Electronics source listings
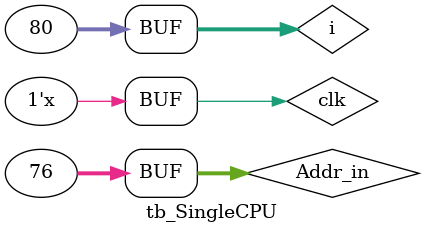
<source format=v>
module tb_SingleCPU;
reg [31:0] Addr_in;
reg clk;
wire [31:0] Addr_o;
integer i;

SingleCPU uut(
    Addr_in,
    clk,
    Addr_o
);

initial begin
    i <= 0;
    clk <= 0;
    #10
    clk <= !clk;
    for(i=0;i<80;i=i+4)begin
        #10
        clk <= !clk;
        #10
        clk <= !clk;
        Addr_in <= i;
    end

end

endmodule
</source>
---
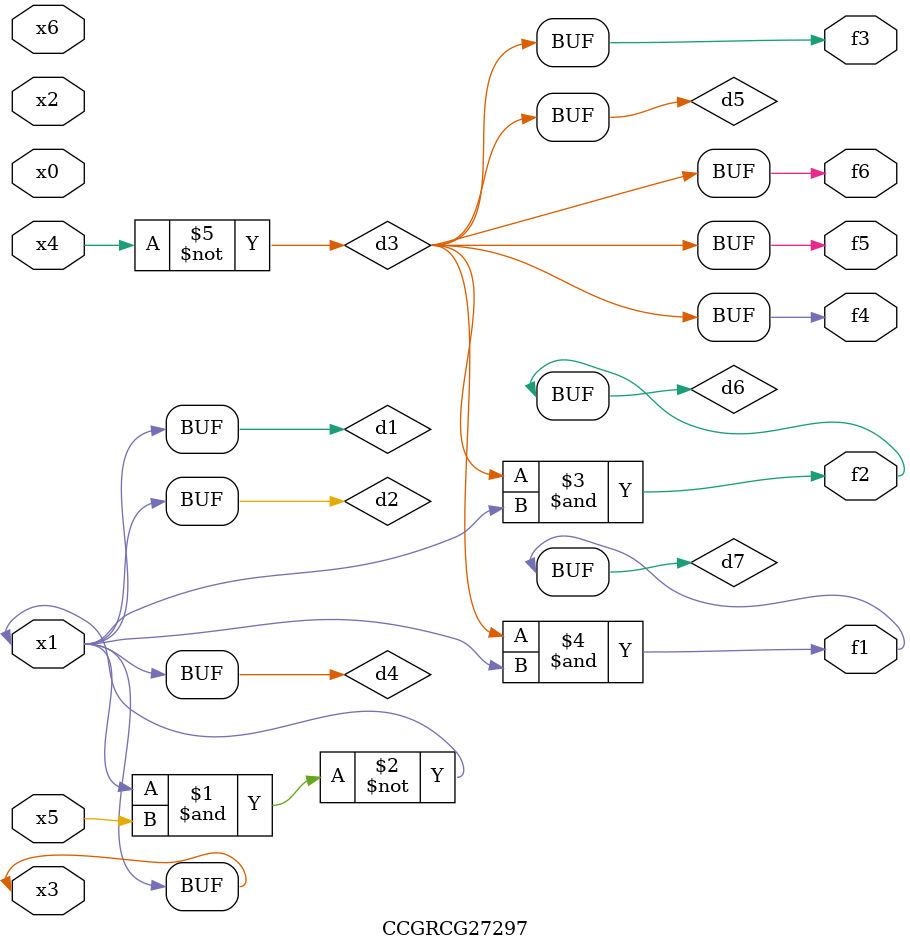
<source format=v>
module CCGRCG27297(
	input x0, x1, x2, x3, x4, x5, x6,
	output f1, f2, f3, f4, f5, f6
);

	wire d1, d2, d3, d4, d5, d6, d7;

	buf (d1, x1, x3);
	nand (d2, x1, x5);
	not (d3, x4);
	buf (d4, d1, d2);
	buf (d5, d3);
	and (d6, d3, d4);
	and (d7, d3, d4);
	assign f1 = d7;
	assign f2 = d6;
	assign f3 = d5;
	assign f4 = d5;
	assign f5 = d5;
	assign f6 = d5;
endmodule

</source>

YOUR TASK. How many of the lines above contain the word "assign"? Only the number should be given.

EXERCISE RESULT. 6